Chodzi o obecne rozporządzenie Ministra Kultury i Dziedzictwa Narodowegow sprawie prowadzenia prac konserwatorskich, prac restauratorskich, robót budowlanych, badań konserwatorskich, badań architektonicznych i innych działań przy zabytku wpisanym do rejestru zabytków oraz badań archeologicznych.
Jest projekt nowego rozporządzenia (jego nazwa jest ciut zmieniona), zastępującego obecne:
http://snap.org.pl/kolejna-zmiana-rozporzadzenia/http://snap.org.pl/wp-content/uploads/Projekt-zmiany-rozporz%C4%85dzenia-sierpie%C5%84-2015.pdfZ treści oraz z uzasadnia wynika, że zostanie uregulowana kwestia, o której często poszukiwacze pisali a mianowicie że dotychczasowe rozporządzenie dotyczy między innymi pozwoleń na poszukiwanie zabytków, ale wyłącznie przy zabytkach wpisanych do rejestru, natomiast że rozporządzenie to w ogóle nie wspominało o pozwoleniu na poszukiwanie zabytków w miejscach nie wpisanych do rejestru zabytków.
Krótko mówiąc, jeśli nowe rozporządzenie wejdzie w życie, to nie będzie można już podnosić kwestii, że choć w ustawie pisze o konieczności posiadania pozwolenia na poszukiwanie zabytków, to że nie ma rozporządzenia wykonawczego.
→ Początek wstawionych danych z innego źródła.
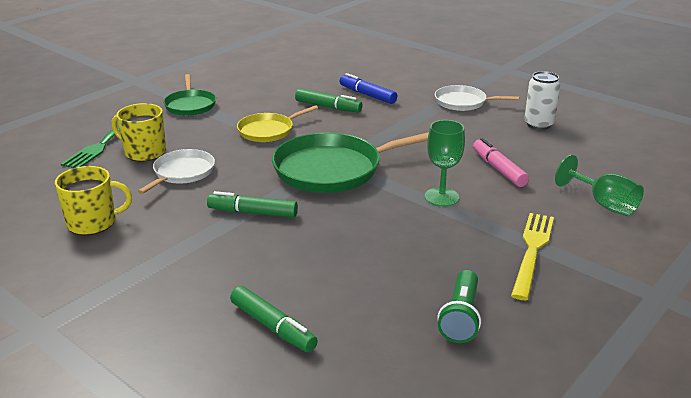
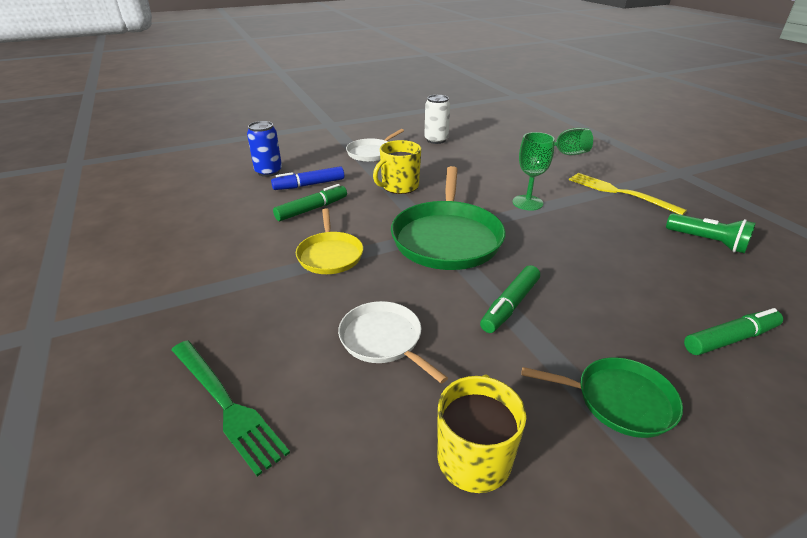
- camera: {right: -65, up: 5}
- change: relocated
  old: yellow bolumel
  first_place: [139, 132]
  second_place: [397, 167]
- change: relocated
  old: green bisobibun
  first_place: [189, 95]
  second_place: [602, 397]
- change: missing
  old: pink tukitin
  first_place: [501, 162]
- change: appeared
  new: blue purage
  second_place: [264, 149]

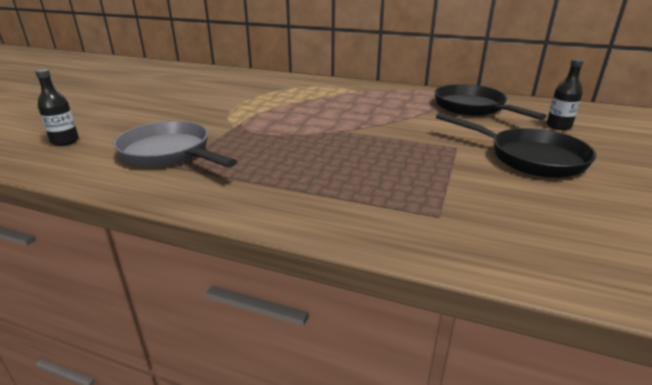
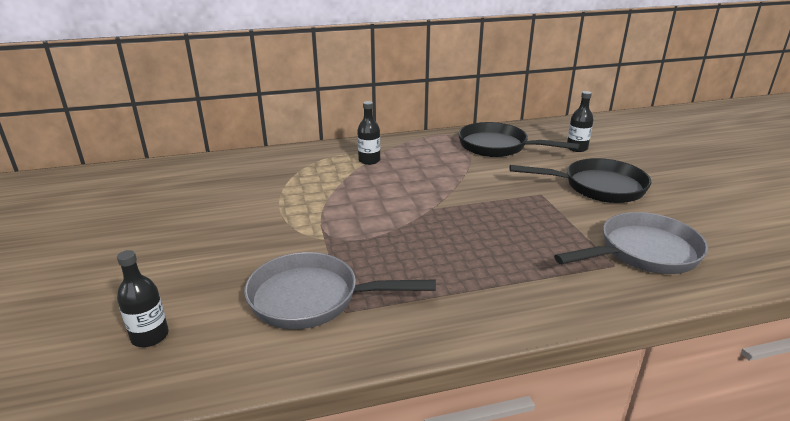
- camera: {right: -35, up: 0}
- change: appeared
  new: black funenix
  second_place: [368, 133]
- change: appeared
  new: grey bisobibun
  second_place: [631, 243]

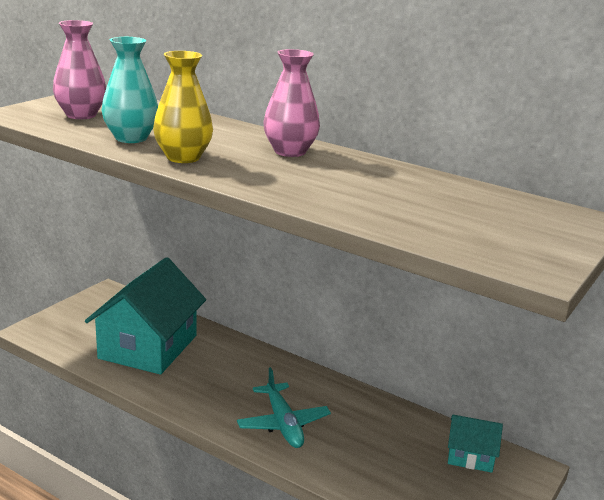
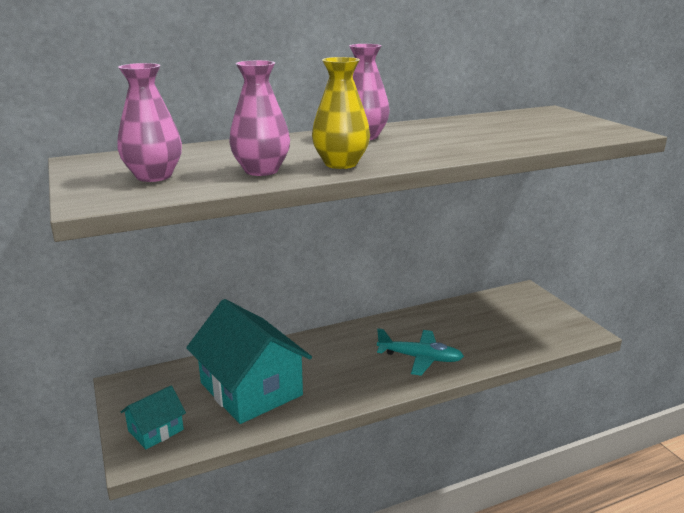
- camera: {right: -55, up: 0}
- change: colour
  old: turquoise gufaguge
  new: pink gufaguge
  first_place: [130, 90]
  second_place: [259, 118]
- change: relocated
  old: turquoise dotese
  first_place: [475, 444]
  second_place: [153, 417]

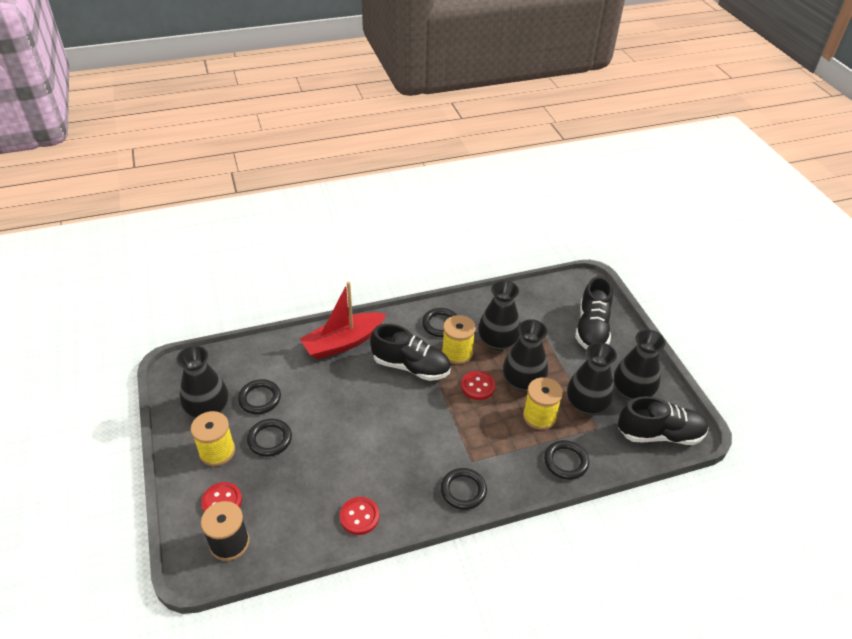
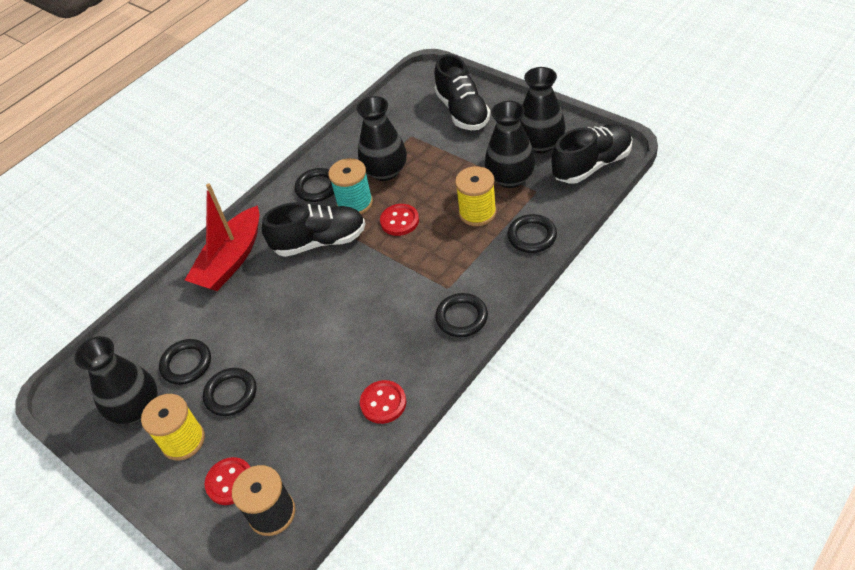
- camera: {right: -25, up: 5}
- change: colour
  old: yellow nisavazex
  new: turquoise nisavazex
  first_place: [459, 339]
  second_place: [350, 186]
- change: missing
  old: black gufaguge
  first_place: [525, 355]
To cytat z uzasadnienia do projektu nowego rozporządzenia:
"... w projekcie rozporządzenia uregulowano kwestie wydawania pozwoleń na prowadzenie poszukiwań ukrytych lub porzuconych zabytków ruchomych nie tylko w zabytkach wpisanych do rejestru zabytków, jak jest w obecnym stanie prawnym, ale także wszystkich innych przypadków zabytków. Przepisy te będą identyczne jak przepisy dotyczące poszukiwań w zabytkach wpisanych do rejestru zabytków."
Nic to nie zmienia w przypadku osób które pozwoleń nie miały i nie zamierzały się tym interesować (Zresztą w przypadku wielu, wielu terenów nie ma praktycznie szans na uzyskanie pozwolenia; chodzi o to, że WKZ wymaga zgody właściciela terenu - o ile w części nadleśnictw da się dostać pisemne zgody, to czy ktoś sobie wyobraża, że prywatni właściciele, na przykład rolnicy, będą obcym ludziom dawać na piśmie zgody na poszukiwania na ich polach? Jeśli się porozmawia i powiedzą "a proszę bardzo, można sobie połazić i poszukać", to i tak pełny sukces, ale nikt nie będzie nikomu na piśmie dawał zezwoleń na swoje pola nieznajomym. A co do nadleśnictw to też nie brakuje takich, które nie chcą wydawać zezwoleń, by z takim zezwoleniem potem wystąpić do WKZ. Tak więc pisemne zgody właścicieli gruntów to zawsze będzie wg mnie pierwsza i największa przeszkoda jeśli chodzi o pozwolenia na poszukiwania).
Natomiast w przypadku osób, które są zainteresowane pozwoleniami może to być pozytywne - jeśli jakieś WKZ-ty były skłonne wydawać pozwolenia ale miały wątpliwości, czy w obecnym stanie prawnym mogą takie pozwolenia wydawać na podstawie rozporządzenia, to teraz nie będą już miały wątpliwości.
Choć zawsze jest tak, że są dwie strony medalu i może ktoś inaczej zanalizuje tą zmianę rozporządzenia i dostrzeże w niej raczej wady, przeszkody (choćby fakt umocnienia obecnego stanu prawnego, dającego do zrozumienia, że nie ma szans w bliskiej przyszłości na jakąś liberalizację przepisów).